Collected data
────────────────

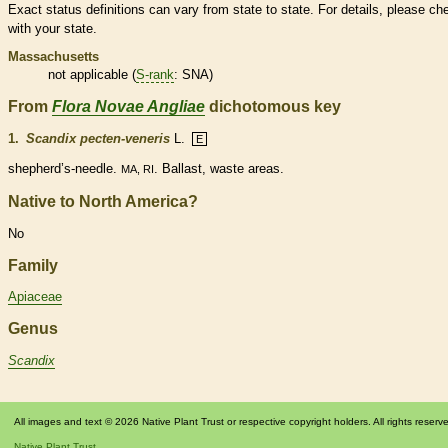
Exact status definitions can vary from state to state. For details, please ch
with your state.
Massachusetts
not applicable (
S-rank
: SNA)
From
Flora Novae Angliae
dichotomous key
1.
Scandix pecten-veneris
L.
E
shepherd’s-
needle
.
. Ballast, waste areas.
MA, RI
Native to North America?
No
Family
Apiaceae
Genus
Scandix
All images and text © 2026 Native Plant Trust or respective copyright holders. All rights reserv
Native Plant Trust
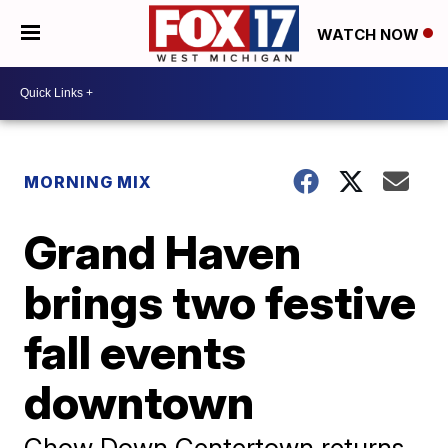
WATCH NOW
MORNING MIX
Grand Haven
brings two festive
fall events
downtown
Chow Down Centertown returns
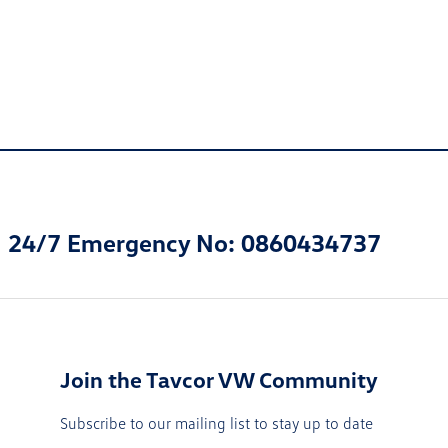
24/7 Emergency No: 0860434737
Join the Tavcor VW Community
Subscribe to our mailing list to stay up to date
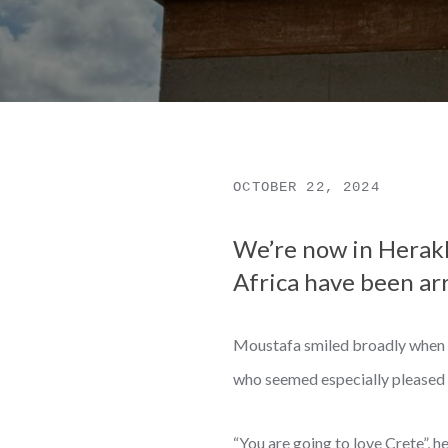
OCTOBER 22, 2024
We’re now in Herakli
Africa have been arri
Moustafa smiled broadly when I 
who seemed especially pleased 
“You are going to love Crete”, h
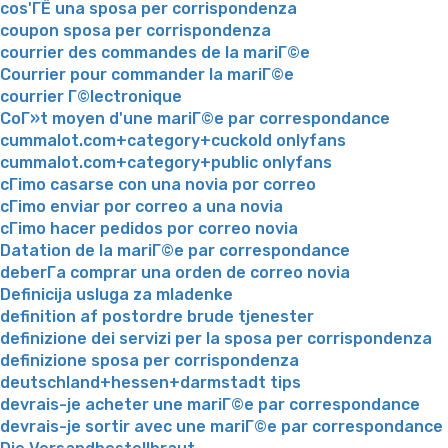
cos'ГЁ una sposa per corrispondenza
coupon sposa per corrispondenza
courrier des commandes de la mariГ©e
Courrier pour commander la mariГ©e
courrier Г©lectronique
CoГ»t moyen d'une mariГ©e par correspondance
cummalot.com+category+cuckold onlyfans
cummalot.com+category+public onlyfans
cГіmo casarse con una novia por correo
cГіmo enviar por correo a una novia
cГіmo hacer pedidos por correo novia
Datation de la mariГ©e par correspondance
deberГ­a comprar una orden de correo novia
Definicija usluga za mladenke
definition af postordre brude tjenester
definizione dei servizi per la sposa per corrispondenza
definizione sposa per corrispondenza
deutschland+hessen+darmstadt tips
devrais-je acheter une mariГ©e par correspondance
devrais-je sortir avec une mariГ©e par correspondance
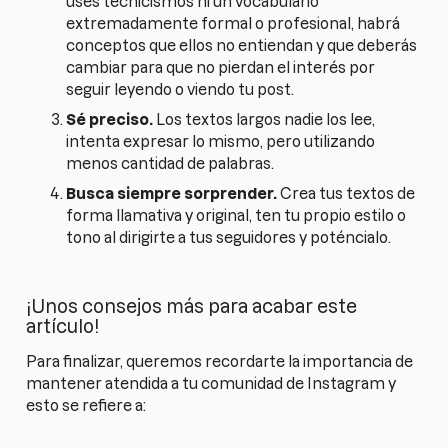
uses tecnicismos ni un vocabulario
extremadamente formal o profesional, habrá
conceptos que ellos no entiendan y que deberás
cambiar para que no pierdan el interés por
seguir leyendo o viendo tu post.
Sé preciso.
Los textos largos nadie los lee,
intenta expresar lo mismo, pero utilizando
menos cantidad de palabras.
Busca siempre sorprender.
Crea tus textos de
forma llamativa y original, ten tu propio estilo o
tono al dirigirte a tus seguidores y poténcialo.
¡Unos consejos más para acabar este
artículo!
Para finalizar, queremos recordarte la importancia de
mantener atendida a tu comunidad de Instagram y
esto se refiere a:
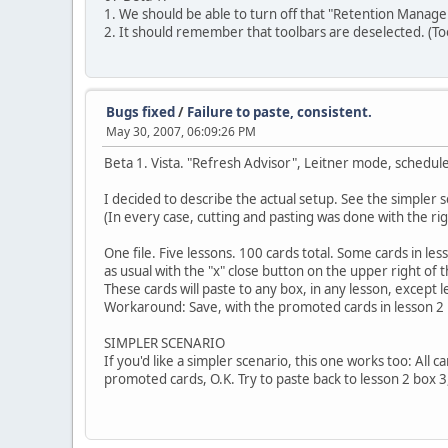
1. We should be able to turn off that "Retention Manag
2. It should remember that toolbars are deselected. (To
Bugs fixed
/
Failure to paste, consistent.
May 30, 2007, 06:09:26 PM
Beta 1. Vista. "Refresh Advisor", Leitner mode, schedule
I decided to describe the actual setup. See the simpler s
(In every case, cutting and pasting was done with the rig
One file. Five lessons. 100 cards total. Some cards in le
as usual with the "x" close button on the upper right of
These cards will paste to any box, in any lesson, except 
Workaround: Save, with the promoted cards in lesson 2 b
SIMPLER SCENARIO
If you'd like a simpler scenario, this one works too: All 
promoted cards, O.K. Try to paste back to lesson 2 box 3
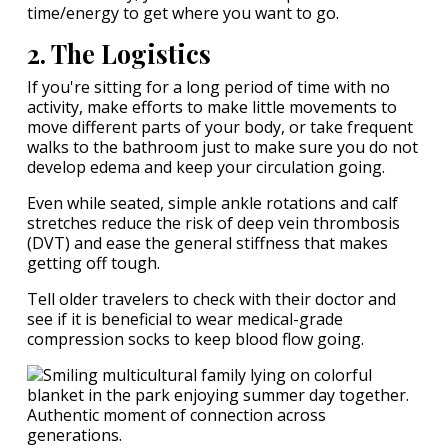
time/energy to get where you want to go.
2. The Logistics
If you're sitting for a long period of time with no
activity, make efforts to make little movements to
move different parts of your body, or take frequent
walks to the bathroom just to make sure you do not
develop edema and keep your circulation going.
Even while seated, simple ankle rotations and calf
stretches reduce the risk of deep vein thrombosis
(DVT) and ease the general stiffness that makes
getting off tough.
Tell older travelers to check with their doctor and
see if it is beneficial to wear medical-grade
compression socks to keep blood flow going.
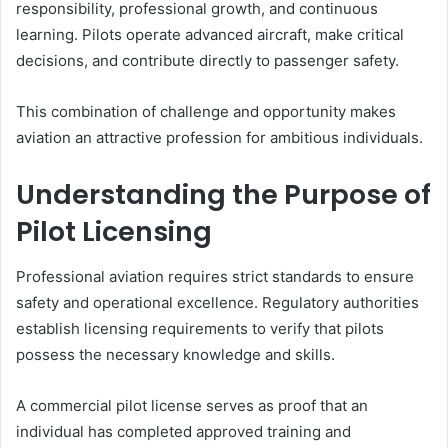
responsibility, professional growth, and continuous
learning. Pilots operate advanced aircraft, make critical
decisions, and contribute directly to passenger safety.
This combination of challenge and opportunity makes
aviation an attractive profession for ambitious individuals.
Understanding the Purpose of
Pilot Licensing
Professional aviation requires strict standards to ensure
safety and operational excellence. Regulatory authorities
establish licensing requirements to verify that pilots
possess the necessary knowledge and skills.
A commercial pilot license serves as proof that an
individual has completed approved training and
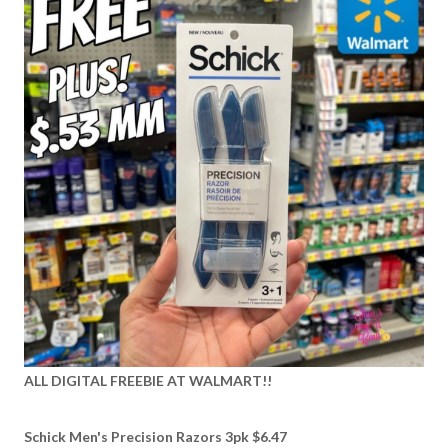
ALL DIGITAL FREEBIE AT WALMART!!
Schick Men's Precision Razors 3pk $6.47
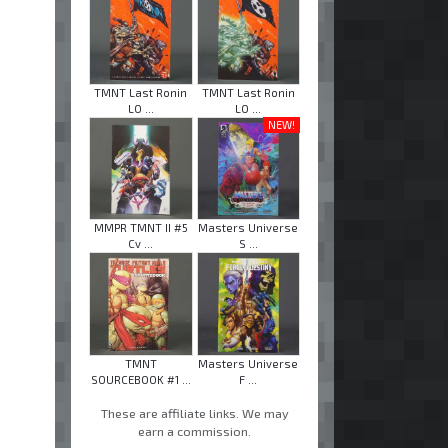
TMNT Last Ronin
TMNT Last Ronin
LO ...
LO ...
NEW!
MMPR TMNT II #5
Masters Universe
Cv ...
S ...
TMNT
Masters Universe
SOURCEBOOK #1 ...
F ...
These are affiliate links. We may
earn a commission.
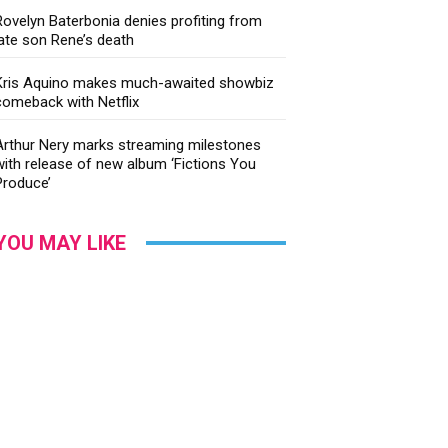
Rovelyn Baterbonia denies profiting from
late son Rene’s death
Kris Aquino makes much-awaited showbiz
comeback with Netflix
Arthur Nery marks streaming milestones
with release of new album ‘Fictions You
Produce’
YOU MAY LIKE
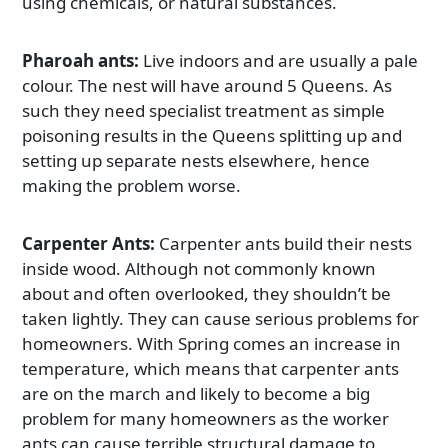
using chemicals, or natural substances.
Pharoah ants:
Live indoors and are usually a pale
colour. The nest will have around 5 Queens. As
such they need specialist treatment as simple
poisoning results in the Queens splitting up and
setting up separate nests elsewhere, hence
making the problem worse.
Carpenter Ants:
Carpenter ants build their nests
inside wood. Although not commonly known
about and often overlooked, they shouldn’t be
taken lightly. They can cause serious problems for
homeowners. With Spring comes an increase in
temperature, which means that carpenter ants
are on the march and likely to become a big
problem for many homeowners as the worker
ants can cause terrible structural damage to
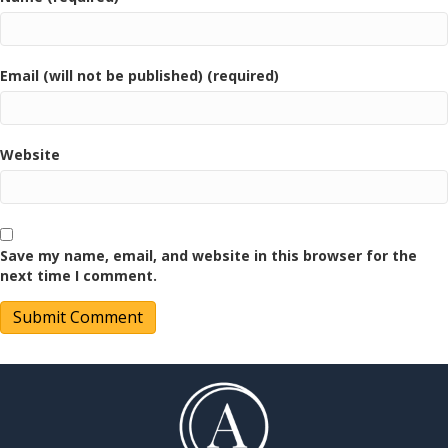
Email (will not be published) (required)
Website
Save my name, email, and website in this browser for the
next time I comment.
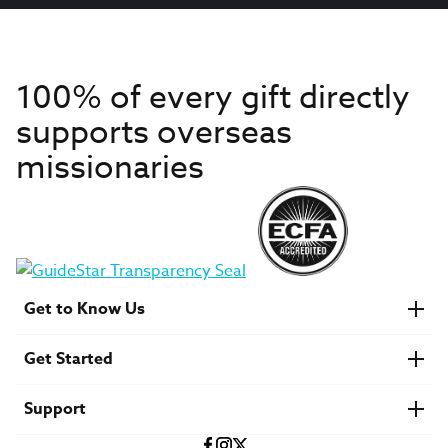
100% of every gift directly
supports overseas
missionaries
Get to Know Us
About IMB
Get Started
Financials
Newsroom & Stories
Who Is Lottie Moon?
Get Involved
U.S. Careers
Support
Find a Mission Trip
Speaker Requests
Account Login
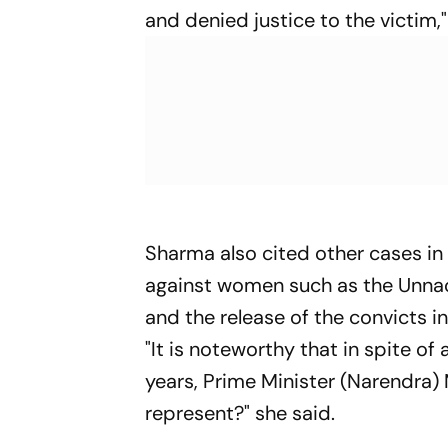
and denied justice to the victim,"
Sharma also cited other cases in 
against women such as the Unnao
and the release of the convicts i
"It is noteworthy that in spite of 
years, Prime Minister (Narendra)
represent?" she said.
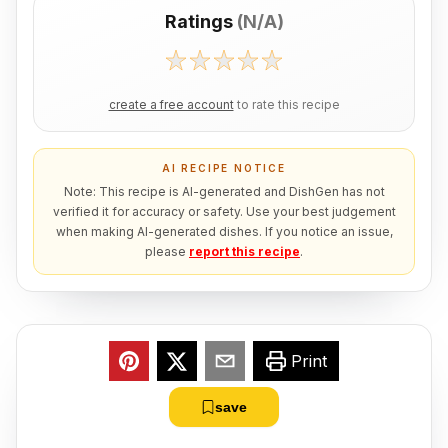
Ratings
(
N/A
)
create a free account
to rate this recipe
AI RECIPE NOTICE
Note: This recipe is AI-generated and DishGen has not
verified it for accuracy or safety. Use your best judgement
when making AI-generated dishes. If you notice an issue,
please
report this recipe
.
Print
save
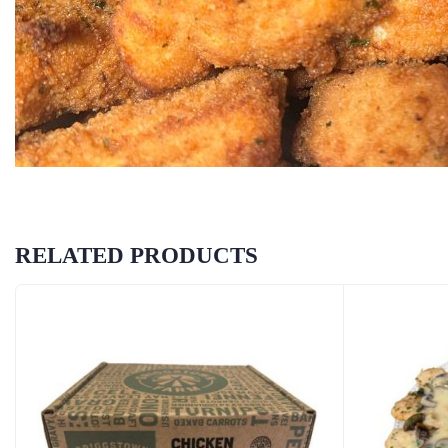
RELATED PRODUCTS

────────────────

## ABOUT THIS EXERCISE
All entries need repeating exactly, but without the pictures.

## TASK RESULT
Exact status definitions can vary from state to state. For details, please ch
with your state.
Massachusetts
not applicable (
S-rank
: SNA)
From
Flora Novae Angliae
dichotomous key
1.
Scandix pecten-veneris
L.
E
shepherd’s-
needle
.
. Ballast, waste areas.
MA, RI
Native to North America?
No
Family
Apiaceae
Genus
Scandix
All images and text © 2026 Native Plant Trust or respective copyright holders. All rights reserv
Native Plant Trust
WATCH NOW
MORNING MIX
Grand Haven
brings two festive
fall events
downtown
Chow Down Centertown returns
24/7 Emergency No: 0860434737
Join the Tavcor VW Community
Subscribe to our mailing list to stay up to date
OCTOBER 22, 2024
We’re now in Herakli
Africa have been arri
Moustafa smiled broadly when I 
who seemed especially pleased 
“You are going to love Crete”, h
cos'ГЁ una sposa per corrispondenza
coupon sposa per corrispondenza
courrier des commandes de la mariГ©e
Courrier pour commander la mariГ©e
courrier Г©lectronique
CoГ»t moyen d'une mariГ©e par correspondance
cummalot.com+category+cuckold onlyfans
cummalot.com+category+public onlyfans
cГіmo casarse con una novia por correo
cГіmo enviar por correo a una novia
cГіmo hacer pedidos por correo novia
Datation de la mariГ©e par correspondance
deberГ­a comprar una orden de correo novia
Definicija usluga za mladenke
definition af postordre brude tjenester
definizione dei servizi per la sposa per corrispondenza
definizione sposa per corrispondenza
deutschland+hessen+darmstadt tips
devrais-je acheter une mariГ©e par correspondance
devrais-je sortir avec une mariГ©e par correspondance
uses tecnicismos ni un vocabulario
extremadamente formal o profesional, habrá
conceptos que ellos no entiendan y que deberás
cambiar para que no pierdan el interés por
seguir leyendo o viendo tu post.
Sé preciso.
Los textos largos nadie los lee,
intenta expresar lo mismo, pero utilizando
menos cantidad de palabras.
Busca siempre sorprender.
Crea tus textos de
forma llamativa y original, ten tu propio estilo o
tono al dirigirte a tus seguidores y poténcialo.
¡Unos consejos más para acabar este
artículo!
Para finalizar, queremos recordarte la importancia de
mantener atendida a tu comunidad de Instagram y
esto se refiere a:
1. We should be able to turn off that "Retention Manag
2. It should remember that toolbars are deselected. (To
Bugs fixed
/
Failure to paste, consistent.
May 30, 2007, 06:09:26 PM
Beta 1. Vista. "Refresh Advisor", Leitner mode, schedule
I decided to describe the actual setup. See the simpler s
(In every case, cutting and pasting was done with the rig
One file. Five lessons. 100 cards total. Some cards in le
as usual with the "x" close button on the upper right of
These cards will paste to any box, in any lesson, except 
Workaround: Save, with the promoted cards in lesson 2 b
SIMPLER SCENARIO
If you'd like a simpler scenario, this one works too: All 
promoted cards, O.K. Try to paste back to lesson 2 box 3
time/energy to get where you want to go.
2. The Logistics
If you're sitting for a long period of time with no
activity, make efforts to make little movements to
move different parts of your body, or take frequent
walks to the bathroom just to make sure you do not
develop edema and keep your circulation going.
Even while seated, simple ankle rotations and calf
stretches reduce the risk of deep vein thrombosis
(DVT) and ease the general stiffness that makes
getting off tough.
Tell older travelers to check with their doctor and
see if it is beneficial to wear medical-grade
compression socks to keep blood flow going.
responsibility, professional growth, and continuous
learning. Pilots operate advanced aircraft, make critical
decisions, and contribute directly to passenger safety.
This combination of challenge and opportunity makes
aviation an attractive profession for ambitious individuals.
Understanding the Purpose of
Pilot Licensing
Professional aviation requires strict standards to ensure
safety and operational excellence. Regulatory authorities
establish licensing requirements to verify that pilots
possess the necessary knowledge and skills.
A commercial pilot license serves as proof that an
individual has completed approved training and
ALL DIGITAL FREEBIE AT WALMART!!
Schick Men's Precision Razors 3pk $6.47
TMNT Last Ronin
TMNT Last Ronin
LO ...
LO ...
NEW!
MMPR TMNT II #5
Masters Universe
Cv ...
S ...
TMNT
Masters Universe
SOURCEBOOK #1 ...
F ...
These are affiliate links. We may
earn a commission.
Rovelyn Baterbonia denies profiting from
late son Rene’s death
Kris Aquino makes much-awaited showbiz
comeback with Netflix
Arthur Nery marks streaming milestones
with release of new album ‘Fictions You
Produce’
YOU MAY LIKE
using chemicals, or natural substances.
Pharoah ants:
Live indoors and are usually a pale
colour. The nest will have around 5 Queens. As
such they need specialist treatment as simple
poisoning results in the Queens splitting up and
setting up separate nests elsewhere, hence
making the problem worse.
Carpenter Ants:
Carpenter ants build their nests
inside wood. Although not commonly known
about and often overlooked, they shouldn’t be
taken lightly. They can cause serious problems for
homeowners. With Spring comes an increase in
temperature, which means that carpenter ants
are on the march and likely to become a big
problem for many homeowners as the worker
ants can cause terrible structural damage to
Email (will not be published) (required)
Website
Save my name, email, and website in this browser for the
next time I comment.
100% of every gift directly
supports overseas
missionaries
Get to Know Us
About IMB
Get Started
Financials
Newsroom & Stories
Who Is Lottie Moon?
Get Involved
U.S. Careers
Support
Find a Mission Trip
Speaker Requests
Account Login
and denied justice to the victim,"
Sharma also cited other cases in 
against women such as the Unnao
and the release of the convicts i
"It is noteworthy that in spite of 
years, Prime Minister (Narendra)
represent?" she said.
Ratings
(
N/A
)
create a free account
to rate this recipe
AI RECIPE NOTICE
Note: This recipe is AI-generated and DishGen has not
verified it for accuracy or safety. Use your best judgement
when making AI-generated dishes. If you notice an issue,
please
report this recipe
.
Print
save
RELATED PRODUCTS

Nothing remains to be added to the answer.